## READING TEXT

IDK, RMR, Warner Records Executives, and Partners Discuss the Music Industry Fight for Black Lives
The town hall meeting addressed injustice, the power of donating, and mentoring Black youth.
Yesterday, June 4, Warner Records hosted a Zoom town hall to discuss how people both within and outside the music industry can fight for Black lives and against police brutality. The town hall, which took place amidst the nationwide protests that have followed the murder of an unarmed Black man, George Floyd, at the hands of four Minneapolis police officers, comprised six Black Warner executives, artists, and some of the label’s partners and associates. (Chika, a rapper whose retelling of her seven-hour LAPD detainment experience made headlines earlier this week, was supposed to attend but missed the event since she was out protesting.)
Panel moderator Gail Mitchell, Billboard’s executive director of R&B and hip-hop, guided the six speakers through conversations about what they’ve seen emerge so far from the protests, how art can be used to foment change, why the ongoing conversations about the history of Black oppression in the U.S. matter, and what everyone present can do to make a difference. Musician RMR, who traveled from Los Angeles to Minneapolis to protest alongside a “melting pot” of citizens, said protesters agree that “justice hasn’t been served” and that Black people “have been struggling for more than four hundred years” (Americans first began kidnapping Africans and forcing them into slavery in the seventeenth century).
Rapper IDK said the current uprising feels special because, unlike in the past, “other races, especially white people” have spoken bluntly about the “systematic oppression that we’ve been dealing with as Black people.” Both IDK and RMR said that they have previously addressed systematic racism in their music and that the ongoing protests have inspired them to do so even more.

## EXERCISE REQUIREMENTS
1: Print the Warner Records town hall report word for word, everything from "Panel moderator Gail" down to "the seventeenth century).".
2: Pick up the Warner Records town hall report where it stops and write the next few sentences.

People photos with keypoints
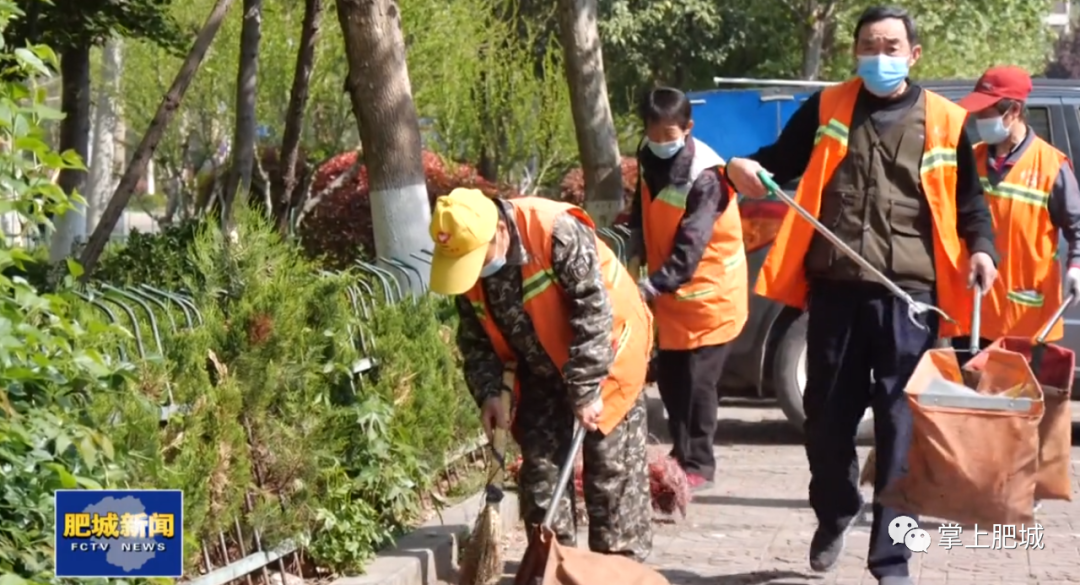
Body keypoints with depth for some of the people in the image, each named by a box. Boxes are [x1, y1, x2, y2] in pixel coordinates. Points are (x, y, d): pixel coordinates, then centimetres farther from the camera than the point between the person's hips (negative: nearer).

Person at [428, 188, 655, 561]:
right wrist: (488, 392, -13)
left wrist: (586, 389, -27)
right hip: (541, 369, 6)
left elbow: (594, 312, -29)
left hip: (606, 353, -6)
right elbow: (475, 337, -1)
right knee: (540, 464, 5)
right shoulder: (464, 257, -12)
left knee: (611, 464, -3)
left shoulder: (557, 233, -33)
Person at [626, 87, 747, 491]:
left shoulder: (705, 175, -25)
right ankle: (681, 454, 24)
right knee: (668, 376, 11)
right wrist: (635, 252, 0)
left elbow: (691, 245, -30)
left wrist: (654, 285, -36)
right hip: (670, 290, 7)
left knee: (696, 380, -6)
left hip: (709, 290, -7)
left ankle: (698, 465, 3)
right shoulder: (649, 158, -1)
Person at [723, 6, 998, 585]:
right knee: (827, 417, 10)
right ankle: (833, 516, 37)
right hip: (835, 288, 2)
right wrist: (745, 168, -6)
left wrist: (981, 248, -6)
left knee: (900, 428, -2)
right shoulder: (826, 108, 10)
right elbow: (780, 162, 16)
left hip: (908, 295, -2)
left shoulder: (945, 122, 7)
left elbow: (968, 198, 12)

---

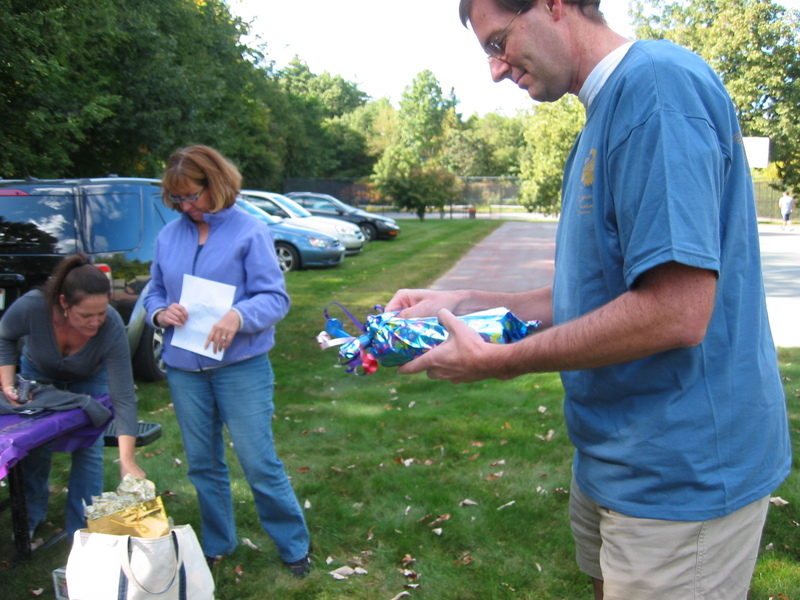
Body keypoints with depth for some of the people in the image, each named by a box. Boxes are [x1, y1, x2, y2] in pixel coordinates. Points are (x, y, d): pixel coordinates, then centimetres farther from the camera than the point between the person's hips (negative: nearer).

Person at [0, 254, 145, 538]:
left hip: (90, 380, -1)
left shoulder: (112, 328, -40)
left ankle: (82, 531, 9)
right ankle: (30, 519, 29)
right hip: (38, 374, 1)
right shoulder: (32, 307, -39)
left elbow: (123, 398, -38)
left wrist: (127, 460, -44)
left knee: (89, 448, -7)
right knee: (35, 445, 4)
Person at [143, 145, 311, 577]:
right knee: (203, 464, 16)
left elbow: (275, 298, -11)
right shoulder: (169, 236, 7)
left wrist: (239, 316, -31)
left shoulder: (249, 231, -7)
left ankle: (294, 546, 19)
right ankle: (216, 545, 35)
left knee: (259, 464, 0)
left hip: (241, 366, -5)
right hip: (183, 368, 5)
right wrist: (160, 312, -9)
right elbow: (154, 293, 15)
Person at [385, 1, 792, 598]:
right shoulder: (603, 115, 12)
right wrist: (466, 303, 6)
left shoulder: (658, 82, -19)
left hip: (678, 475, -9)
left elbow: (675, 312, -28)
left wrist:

## YOUR WRITTEN ANSWERS
1:
Panel moderator Gail Mitchell, Billboard’s executive director of R&B and hip-hop, guided the six speakers through conversations about what they’ve seen emerge so far from the protests, how art can be used to foment change, why the ongoing conversations about the history of Black oppression in the U.S. matter, and what everyone present can do to make a difference. Musician RMR, who traveled from Los Angeles to Minneapolis to protest alongside a “melting pot” of citizens, said protesters agree that “justice hasn’t been served” and that Black people “have been struggling for more than four hundred years” (Americans first began kidnapping Africans and forcing them into slavery in the seventeenth century).

2:
Paul Henderson, Director of San Francisco’s Department of Police Accountability, said that musicians continuing to discuss Black liberation in their music is vital. “People are influenced by hearing the artists that they know and admire” discuss social issues, Henderson said. He also noted that “the impact is conversations like this so that people feel…justified in doing something and taking action” and “doing more than staying silent and watching it.” Although he said “these conversations raise awareness” that translates into action, “awareness is not justice. Action translates into justice.”
To that end, Julian Petty, executive vice president and head of business and legal affairs for Warner Records, advocated for record labels such as Warner “allocating and dedicating resources…and ensuring that money gets to the right places where real change can happen on the ground level.” Petty also said that, for Warner executives such as himself and co-panelists Aishah White and Chris Atlas, “One of the most important things we can do is just have hard conversations. [We] are in a unique position to speak to other high-level executives throughout the entire organization and have real discussions with them.”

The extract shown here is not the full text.